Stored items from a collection

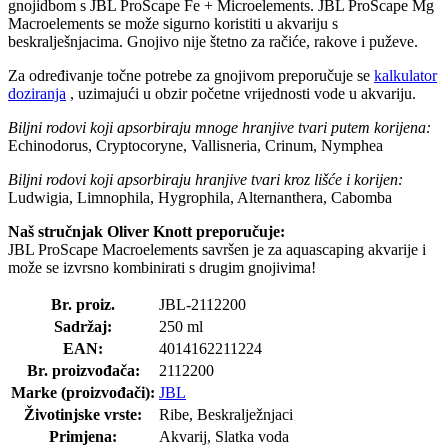
gnojidbom s JBL ProScape Fe + Microelements. JBL ProScape Mg
Macroelements se može sigurno koristiti u akvariju s
beskralješnjacima. Gnojivo nije štetno za račiće, rakove i puževe.
Za određivanje točne potrebe za gnojivom preporučuje se
kalkulator
doziranja
, uzimajući u obzir početne vrijednosti vode u akvariju.
Biljni rodovi koji apsorbiraju mnoge hranjive tvari putem korijena:
Echinodorus, Cryptocoryne, Vallisneria, Crinum, Nymphea
Biljni rodovi koji apsorbiraju hranjive tvari kroz lišće i korijen:
Ludwigia, Limnophila, Hygrophila, Alternanthera, Cabomba
Naš stručnjak Oliver Knott preporučuje:
JBL ProScape Macroelements savršen je za aquascaping akvarije i
može se izvrsno kombinirati s drugim gnojivima!
Br. proiz.
JBL-2112200
Sadržaj:
250 ml
EAN:
4014162211224
Br. proizvođača:
2112200
Marke (proizvođači):
JBL
Životinjske vrste:
Ribe, Beskralježnjaci
Primjena:
Akvarij, Slatka voda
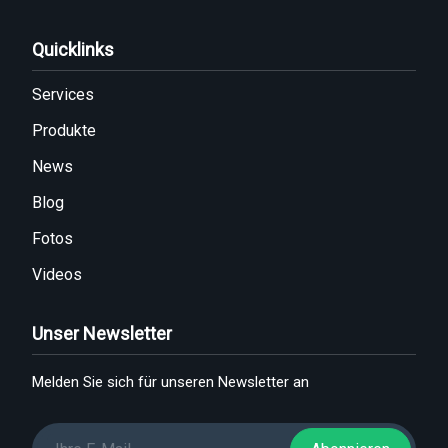
Quicklinks
Services
Produkte
News
Blog
Fotos
Videos
Unser Newsletter
Melden Sie sich für unseren Newsletter an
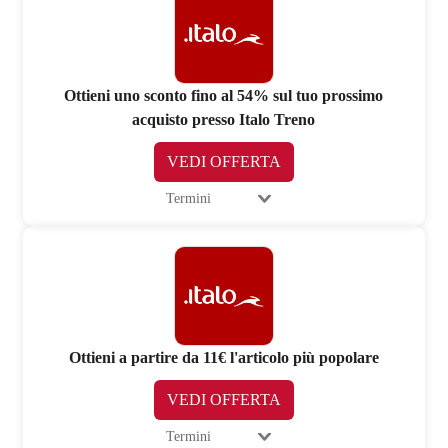
Ottieni uno sconto fino al 54% sul tuo prossimo
acquisto presso Italo Treno
VEDI OFFERTA
Termini
Ottieni a partire da 11€ l'articolo più popolare
VEDI OFFERTA
Termini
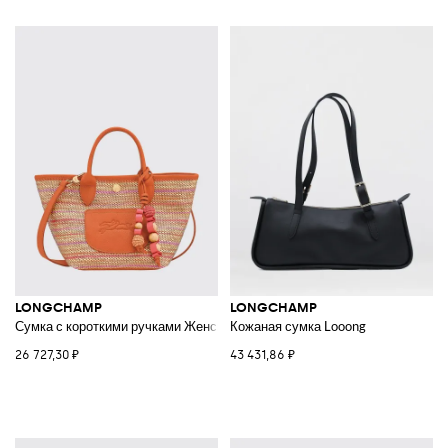
LONGCHAMP
LONGCHAMP
Сумка с короткими ручками Женское
Кожаная сумка Looong
26 727,30 ₽
43 431,86 ₽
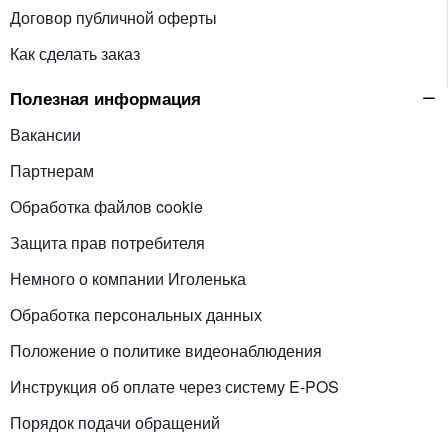
Договор публичной оферты
Как сделать заказ
Полезная информация
Вакансии
Партнерам
Обработка файлов cookie
Защита прав потребителя
Немного о компании Иголенька
Обработка персональных данных
Положение о политике видеонаблюдения
Инструкция об оплате через систему E-POS
Порядок подачи обращений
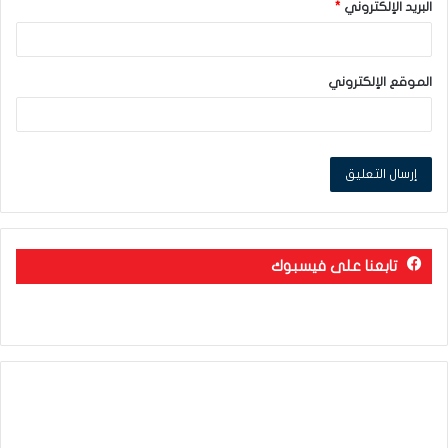
البريد الإلكتروني
*
الموقع الإلكتروني
تابعنا على فيسبوك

- Instructions to follow
Each line in the data that holds the string "apsorbiraju" needs to be copied.

- Result for this task
Biljni rodovi koji apsorbiraju mnoge hranjive tvari putem korijena:
Biljni rodovi koji apsorbiraju hranjive tvari kroz lišće i korijen:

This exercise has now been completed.